— HOW TO COMPLETE THIS TASK —
Give the data again exactly as written, without any of its pictures.

— SOURCE RECORDS —
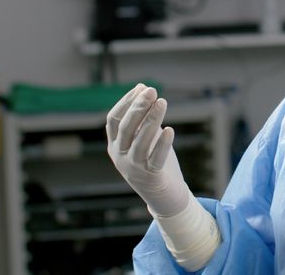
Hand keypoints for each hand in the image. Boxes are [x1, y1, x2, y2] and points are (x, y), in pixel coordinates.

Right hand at [106, 84, 188, 216]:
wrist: (165, 197)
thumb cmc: (154, 161)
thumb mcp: (145, 137)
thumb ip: (142, 116)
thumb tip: (142, 87)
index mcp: (115, 145)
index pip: (114, 119)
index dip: (126, 101)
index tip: (141, 87)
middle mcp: (119, 156)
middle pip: (126, 127)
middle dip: (138, 107)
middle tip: (152, 91)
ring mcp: (133, 168)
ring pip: (140, 140)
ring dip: (152, 119)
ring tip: (163, 102)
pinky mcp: (150, 178)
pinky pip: (155, 158)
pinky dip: (162, 144)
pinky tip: (170, 130)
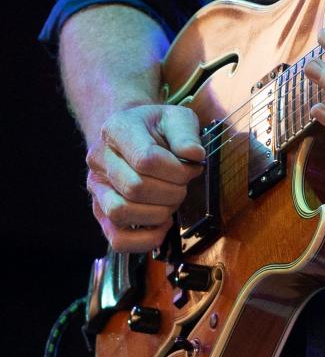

— TASK SOLUTION —
Hand keypoints for each hand in the image. Boxes are [x1, y1, x2, y2] and points are (x, y), in pixel coordinates.

Right hand at [106, 84, 188, 216]:
wrist: (165, 197)
thumb cmc: (154, 161)
thumb mcp: (145, 137)
thumb ip: (142, 116)
thumb tip: (142, 87)
index mcp: (115, 145)
index pip: (114, 119)
index dip: (126, 101)
index tip: (141, 87)
middle mcp: (119, 156)
middle pip: (126, 127)
middle dip: (138, 107)
middle tip: (152, 91)
ring mcp: (133, 168)
ring pip: (140, 140)
ring dip: (152, 119)
ring tip: (163, 102)
pinky mcp: (150, 178)
pinky pip: (155, 158)
pinky dip: (162, 144)
pinky tip: (170, 130)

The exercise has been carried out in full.